A 3-kilometer railway corridor near Klevan where oak and hornbeam trees have grown into a perfect green cathedral over the tracks — still used by a local factory train, and said to grant wishes to those who walk it in love.
Between the Ukrainian towns of Klevan and Orzhiv, a section of a narrow-gauge industrial railway runs for approximately three kilometers under a continuous arch of oak, hornbeam, and ash trees whose canopy has grown over the tracks and intertwined above them into something that functions during the growing season as an enclosed green corridor. The railway was built to supply a local furniture factory. The trees were not planted as a designed feature. They simply grew, over decades, in the direction that available light and the absence of obstruction allowed.
The Tunnel of Love — Тунель кохання — acquired its name through local custom rather than official designation. Couples who walked the full length of the track through the tunnel were said to have their wishes granted, provided they completed the walk together. The origin of this custom is not documented with any precision, but the tunnel's enclosed quality, the color of the light filtering through the leaf canopy, and the way the railway track disappears into green distance ahead all contribute to an atmosphere that the custom seems to have grown from naturally. It is a place that invites projection.
The railway is still operational. A small locomotive makes three runs per day between the factory and the Klevan rail junction, each run passing through the full length of the tunnel. The track is the original Soviet-era narrow gauge — 600 millimeters between the rails — installed to serve the factory and never upgraded. The locomotive's schedule is informal; visitors who time their walk correctly encounter it passing through the green corridor, smoke rising through the canopy, the sound arriving before the train is visible through the trees. The encounter is brief and memorable.
The tunnel is at its most complete from May through October, when the deciduous canopy is full and the track corridor is enclosed on all sides and above. In spring, when the leaves are just emerging, the light is brighter and the walls more open. In autumn, when the leaves begin to turn, the color shifts from deep green to amber and yellow. By November, the tunnel opens entirely until the following spring, and the railway reads as an ordinary industrial track. The experience is entirely dependent on the season, which is not true of most natural landmarks.

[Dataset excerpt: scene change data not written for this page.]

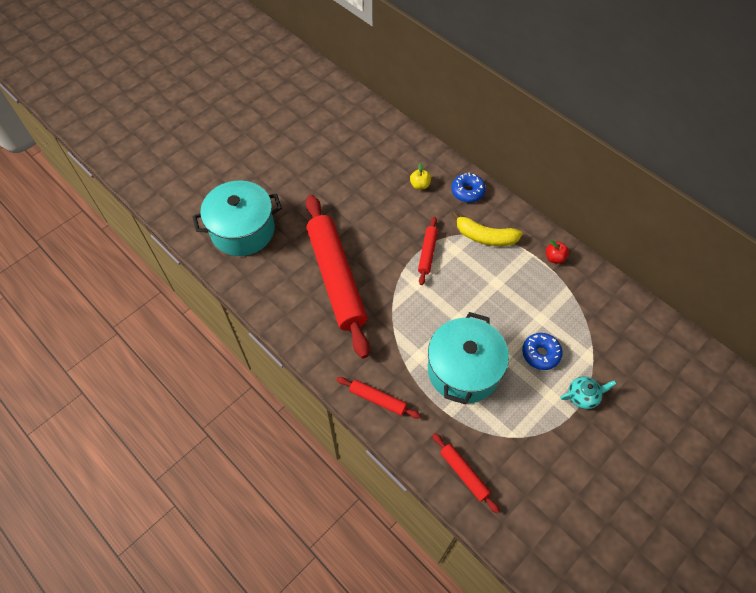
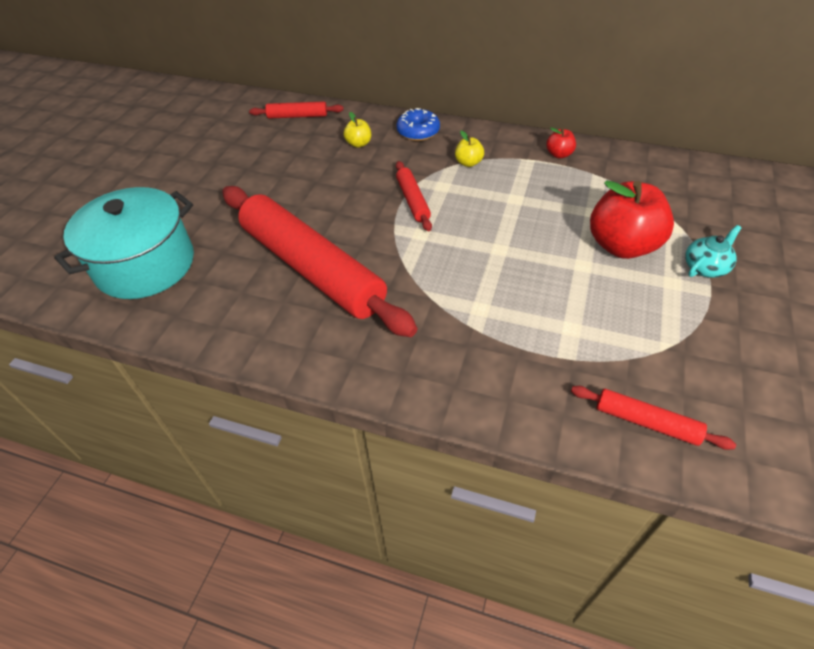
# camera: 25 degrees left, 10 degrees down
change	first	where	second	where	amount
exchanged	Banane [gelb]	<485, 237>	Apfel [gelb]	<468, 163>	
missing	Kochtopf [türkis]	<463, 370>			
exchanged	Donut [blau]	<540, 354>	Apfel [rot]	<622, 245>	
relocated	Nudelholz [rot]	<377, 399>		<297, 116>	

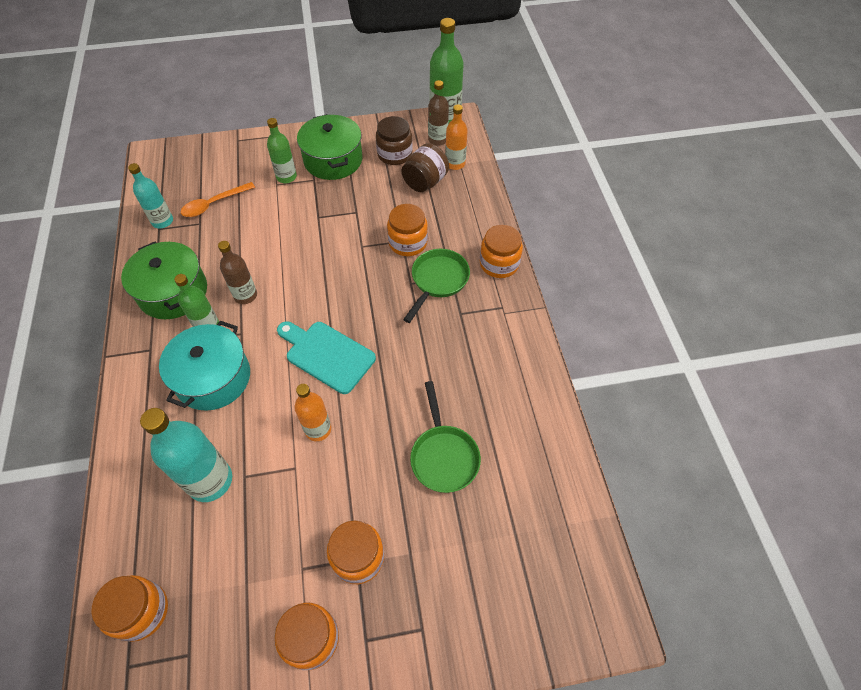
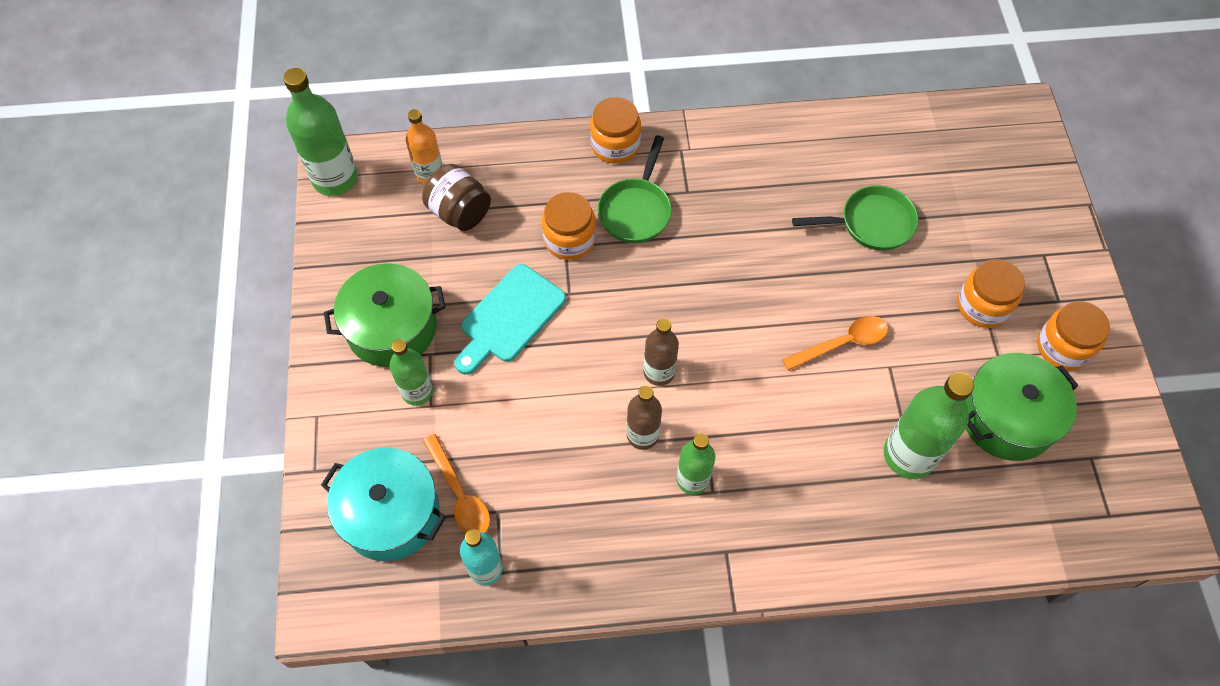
# camera: 85 degrees left, 5 degrees up
change	first	where	second	where	amount
relocated	Flasche [braun]	<438, 140>		<659, 372>	
missing	Einmachglas [braun]	<394, 154>			
relocated	Kochtopf [grün]	<173, 292>		<1007, 418>	
spun	Pfanne [grün]	<438, 280>		<636, 210>	105 degrees counterclockwise
relocated	Kochtopf [türkis]	<213, 378>		<391, 513>	
relocated	Schneidebrett [türkis]	<327, 355>		<510, 317>	
exchanged	Flasche [orange]	<318, 429>	Löffel [orange]	<842, 343>	
colour	Flasche [türkis]	<210, 481>	Flasche [grün]	<909, 455>	
missing	Einmachglas [orange]	<141, 611>			

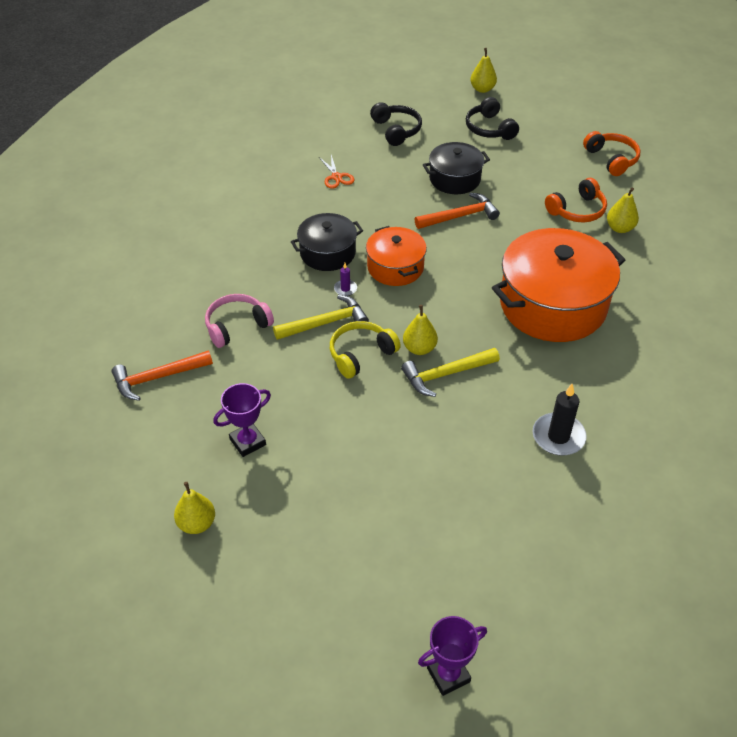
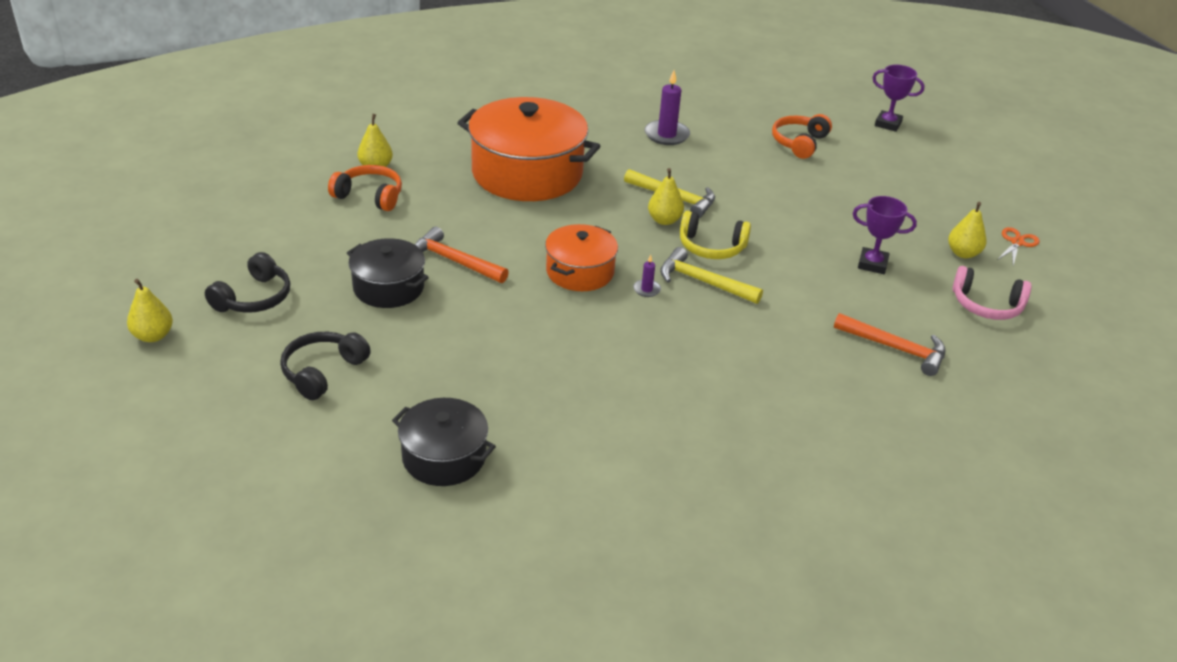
# camera: 130 degrees left, 10 degrees down
change	first	where	second	where	amount
relocated	Kopfhörer [orange]	<611, 159>		<799, 143>	
relocated	Schere [orange]	<336, 177>		<1017, 242>	
relocated	Kochtopf [schwarz]	<327, 253>		<444, 457>	
relocated	Kopfhörer [rosa]	<237, 326>		<986, 305>	
colour	Kerze [schwarz]	<558, 436>	Kerze [lila]	<666, 135>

Klevan is approximately 30 kilometers from Rivne in western Ukraine, reachable by local train from Kyiv in under four hours. The tunnel entrance is a 15-minute walk from the Klevan station. The walk itself — the three kilometers of track between Klevan and Orzhiv — is the entire experience. There is no viewpoint, no summit, no destination other than the other end. What the tunnel offers is the time inside it: the filtered light, the quality of sound when enclosed by living walls, and the simple fact of a working industrial railway that happened to grow into something that people travel across Ukraine to walk.